There isn't really a "why", it's more a "when" situation ; basically speaking it mostly depend if it's a long run or a short run.
Take a poker game by example.
You start with the full set of cards, and slowly draw cards from it. It's something that will spread through many parts of your code.
There's the part where you shuffle the cards and the one where you distribute them to the player. If you follow the Texas holdem rules, there's then the five cards drawn in the middle.
It feel logic to have somewhere a list that contain all the cards, then works with at copy of it that will be "the packet used for this play". Then, at the end of the said play, you reset the packet.
After all, it's what happen in real life. You remove cards, and at the end you rebuild the packet.
At the opposite, you've the temporary use of the variable.
I don't have a better example that cross my mind, but still the
while
situation is a good practical example.
Ren'py language do not have a
for
loop, so if you've to pass through a list in Ren'py language, you've to do this:
Python:
label whatever:
$ workingList = theList[:]
while len( workingList ) > 0: # As long as the list contain something.
$ var = workingList.pop() # Get the first entry in the list.

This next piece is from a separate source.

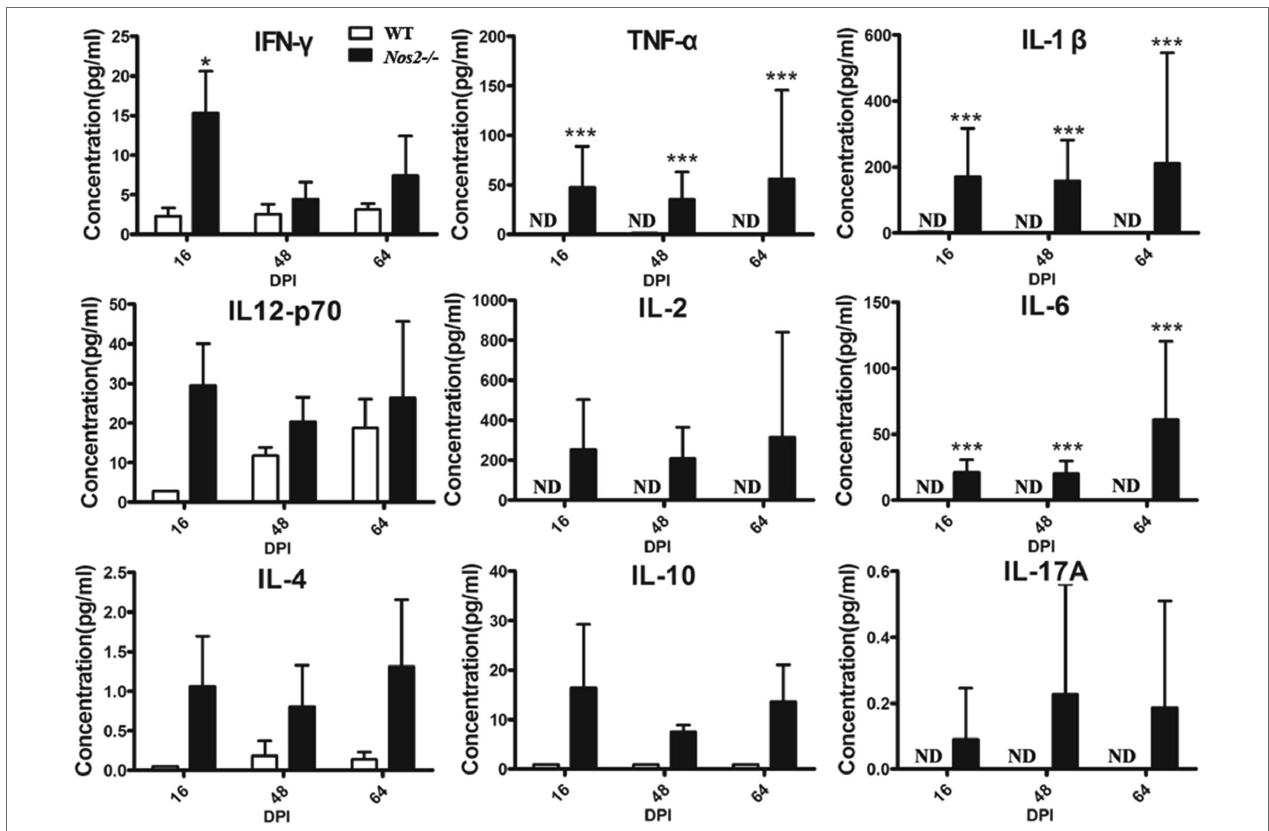
FIGURE 4 | Serum cytokine profiles of rats infected with Leishmania amazonensis . The serum of Nos2 − / − and wild-type rats were collected at 16, 48, and 64 days postinfection (DPI). Cytokine levels were determined by multiplex Luminex ( N = 3, mean ± SD). ND: not detectable. *indicates a significant difference (0.01 ﹤ P ﹤ 0.05);*** ( P ﹤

[ ... ] # Do whatever you've to do with it.
Here, it feel more logic to "destroy" a copy of the list, than to restore the list once you've finished.
While the result will be the same with both approach, the logic, and therefore the way you'll apprehend your code, differ.
I'm not sure if it will talk to everyone, decades of practice make me perceive the difference, but I don't remember what where my thought when I started. But globally I would say that it's a question of what is easier/more natural. Is it "to restore the original", or is it "to damage a copy you don't care about".
The way you'll write your code will differ, and sometime be easier with one way than with the other. This partly because your mind will be set on a different direction, and so see the problem from a different angle.
If you want, it's like talking about the duration of a car trip.
If it's a trip in a plain, you'll say that it's a X miles/kilometers long trip. But if it's in mountain, you'll say that it's a X hour long trip. This because the speed is relatively constant, and higher, on plain, while on mountain it will totally depend of the number of turns, the size of the road, is it going up or going down, and so on.
The two approach lead to the same result, but each one put you in a different state of mind, that make you apprehend the situation in a better way.